TOUCH AND GO
To escape an addiction, a young blind man in California steps into a station wagon with his friends and their foster kids to deliver a handmade casket to a dying grandfather in Florida. As they battle their way across the southern half of the nation, this rag-tag American family falls prey to love and lies, greed and violence, crime and Katrina.
With a voice reminiscent of John Irving, Nodine produces a classic “road-picture” novel that is part Travels with Charley, part As I Lay Dying, and part On The Road.
Touch and Go is a rich and rangy story about the careful and careless ways we treat each other—and ourselves—in a fast-paced, changing world. Kevin, the novel’s blind narrator, is one of the most perceptive figures in recent fiction. And his desire to do no harm is contagious. Through Kevin’s rich senses and boundless compassion, Nodine gives us a multicultural portrait of a true America. And he does so with deep affection for everyone along the way.
$16.95 - $17.95 CAN | Paperback with flaps | 6x9 | 352 pages
ISBN: 978-1-60953-061-7 | Carton Quantity: 20
I first heard the lilt of Isa’s voice in group counseling, but I spoke with her first in a hallway, where she stopped me with a soft hand on my arm. I knew who it was before she spoke; back then she wore a cheap fragrance several traces too sweet.
I turned my face to hide my scar.
“You don’t have to be shy with me,” she said, bringing my chin forward with her hand.
“You’re quite striking.” I drew her hand away from my chin because I wanted to touch her fingers, which were thin and long, with fingernails bitten too short. Her palm was soft.
“Do you know me?” she said.
“Isa,” I said.
She brushed full into me, enlivening my chest with her breasts before stepping back. “You’re cute when you blush. Do you know what I look like?”
I savored the lilt in her voice and her friendly laugh, but I figured she was playing to an audience, so I waited for the chuckles of others. There were none. No sounds of people at all. But still I couldn’t let myself relax. “Is that important,” I said, “how you look?”

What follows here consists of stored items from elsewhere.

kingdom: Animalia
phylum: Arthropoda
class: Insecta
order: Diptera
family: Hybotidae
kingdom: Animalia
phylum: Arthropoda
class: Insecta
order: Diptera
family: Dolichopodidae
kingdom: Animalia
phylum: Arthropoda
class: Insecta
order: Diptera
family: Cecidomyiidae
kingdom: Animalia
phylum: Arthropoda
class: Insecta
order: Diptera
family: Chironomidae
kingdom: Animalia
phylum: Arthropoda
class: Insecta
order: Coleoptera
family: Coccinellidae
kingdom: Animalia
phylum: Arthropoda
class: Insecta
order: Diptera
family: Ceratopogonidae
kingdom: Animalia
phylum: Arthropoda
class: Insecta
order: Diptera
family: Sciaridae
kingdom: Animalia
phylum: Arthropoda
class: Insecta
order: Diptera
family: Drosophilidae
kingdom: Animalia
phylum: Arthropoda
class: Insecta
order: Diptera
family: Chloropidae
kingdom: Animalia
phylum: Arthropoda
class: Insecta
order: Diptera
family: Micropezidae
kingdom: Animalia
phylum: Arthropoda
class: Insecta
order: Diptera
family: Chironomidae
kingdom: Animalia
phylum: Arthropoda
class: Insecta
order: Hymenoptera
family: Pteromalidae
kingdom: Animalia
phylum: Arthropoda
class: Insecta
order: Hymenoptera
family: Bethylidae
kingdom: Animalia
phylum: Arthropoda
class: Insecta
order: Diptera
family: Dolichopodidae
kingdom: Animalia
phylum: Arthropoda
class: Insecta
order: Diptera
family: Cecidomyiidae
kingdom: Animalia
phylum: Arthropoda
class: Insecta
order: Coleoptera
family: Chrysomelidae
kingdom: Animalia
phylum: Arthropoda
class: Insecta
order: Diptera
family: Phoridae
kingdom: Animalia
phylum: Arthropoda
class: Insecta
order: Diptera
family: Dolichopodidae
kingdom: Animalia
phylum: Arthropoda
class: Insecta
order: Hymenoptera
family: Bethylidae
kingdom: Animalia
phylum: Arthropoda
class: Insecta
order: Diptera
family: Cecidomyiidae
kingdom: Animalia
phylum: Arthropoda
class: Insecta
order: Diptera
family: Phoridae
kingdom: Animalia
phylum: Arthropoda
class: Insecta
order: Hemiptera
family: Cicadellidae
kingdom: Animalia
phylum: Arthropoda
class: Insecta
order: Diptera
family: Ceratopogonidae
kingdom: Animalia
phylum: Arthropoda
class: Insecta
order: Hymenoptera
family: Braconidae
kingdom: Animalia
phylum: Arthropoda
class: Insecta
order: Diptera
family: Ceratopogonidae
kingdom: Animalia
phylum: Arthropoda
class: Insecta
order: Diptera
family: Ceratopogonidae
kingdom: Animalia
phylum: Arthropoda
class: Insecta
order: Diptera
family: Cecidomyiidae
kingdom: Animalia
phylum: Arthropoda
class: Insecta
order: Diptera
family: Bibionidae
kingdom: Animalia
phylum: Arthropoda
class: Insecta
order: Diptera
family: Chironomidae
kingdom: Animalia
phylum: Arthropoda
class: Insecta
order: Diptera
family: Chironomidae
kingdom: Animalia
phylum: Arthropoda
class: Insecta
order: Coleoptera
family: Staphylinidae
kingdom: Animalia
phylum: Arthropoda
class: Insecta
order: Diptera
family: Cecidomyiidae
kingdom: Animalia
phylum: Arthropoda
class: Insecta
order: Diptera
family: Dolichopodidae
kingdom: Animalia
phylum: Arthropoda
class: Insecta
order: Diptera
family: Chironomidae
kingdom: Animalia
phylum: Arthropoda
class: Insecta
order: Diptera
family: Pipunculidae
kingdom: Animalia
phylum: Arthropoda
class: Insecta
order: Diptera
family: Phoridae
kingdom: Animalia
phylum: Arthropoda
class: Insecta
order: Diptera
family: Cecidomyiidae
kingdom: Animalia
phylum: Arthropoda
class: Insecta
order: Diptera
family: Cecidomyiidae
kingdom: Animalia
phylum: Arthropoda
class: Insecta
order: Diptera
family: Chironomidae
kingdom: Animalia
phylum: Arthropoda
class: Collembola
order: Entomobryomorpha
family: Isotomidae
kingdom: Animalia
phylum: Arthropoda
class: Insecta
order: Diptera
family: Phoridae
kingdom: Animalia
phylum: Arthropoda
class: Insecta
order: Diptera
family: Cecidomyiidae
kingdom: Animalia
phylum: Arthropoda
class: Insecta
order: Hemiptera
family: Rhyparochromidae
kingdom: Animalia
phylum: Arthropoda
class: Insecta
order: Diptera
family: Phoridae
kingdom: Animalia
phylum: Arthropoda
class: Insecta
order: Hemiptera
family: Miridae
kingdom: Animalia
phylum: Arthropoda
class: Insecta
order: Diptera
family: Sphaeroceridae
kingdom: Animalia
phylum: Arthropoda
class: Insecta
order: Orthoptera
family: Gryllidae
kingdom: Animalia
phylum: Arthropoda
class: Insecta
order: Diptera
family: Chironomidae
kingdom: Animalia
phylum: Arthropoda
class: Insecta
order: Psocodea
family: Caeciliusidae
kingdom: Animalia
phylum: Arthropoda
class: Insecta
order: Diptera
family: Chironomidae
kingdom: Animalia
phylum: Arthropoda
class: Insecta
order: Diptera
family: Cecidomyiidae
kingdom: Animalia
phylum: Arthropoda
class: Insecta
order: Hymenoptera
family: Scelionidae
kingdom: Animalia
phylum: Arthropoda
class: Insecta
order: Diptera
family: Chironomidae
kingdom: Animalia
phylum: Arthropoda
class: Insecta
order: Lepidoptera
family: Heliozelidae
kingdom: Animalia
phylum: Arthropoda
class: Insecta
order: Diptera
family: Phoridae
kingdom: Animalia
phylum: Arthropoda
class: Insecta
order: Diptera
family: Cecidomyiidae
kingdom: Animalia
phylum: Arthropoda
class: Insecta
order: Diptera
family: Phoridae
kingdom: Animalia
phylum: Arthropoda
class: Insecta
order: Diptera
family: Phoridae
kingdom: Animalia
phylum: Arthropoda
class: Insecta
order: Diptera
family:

“You’re right,” she said. “It’s more important how we feel.” She lifted my hand to her face and dragged my fingers through her hair. She let me feel her long neck and the way her throat jiggled as she laughed. She traced my hand along her shoulders, arms and thighs. Her skirt clung to my fingers as if the material were on my hand instead of her hips. My fingertips tingled and my breathing quickened. She had on a halter top that gave her an open back and held her breasts like pendulums; I knew because she traced my fingers along her stomach and up under the fullness so pliable and resistant through the thin cotton—all of which made me grin like a goof.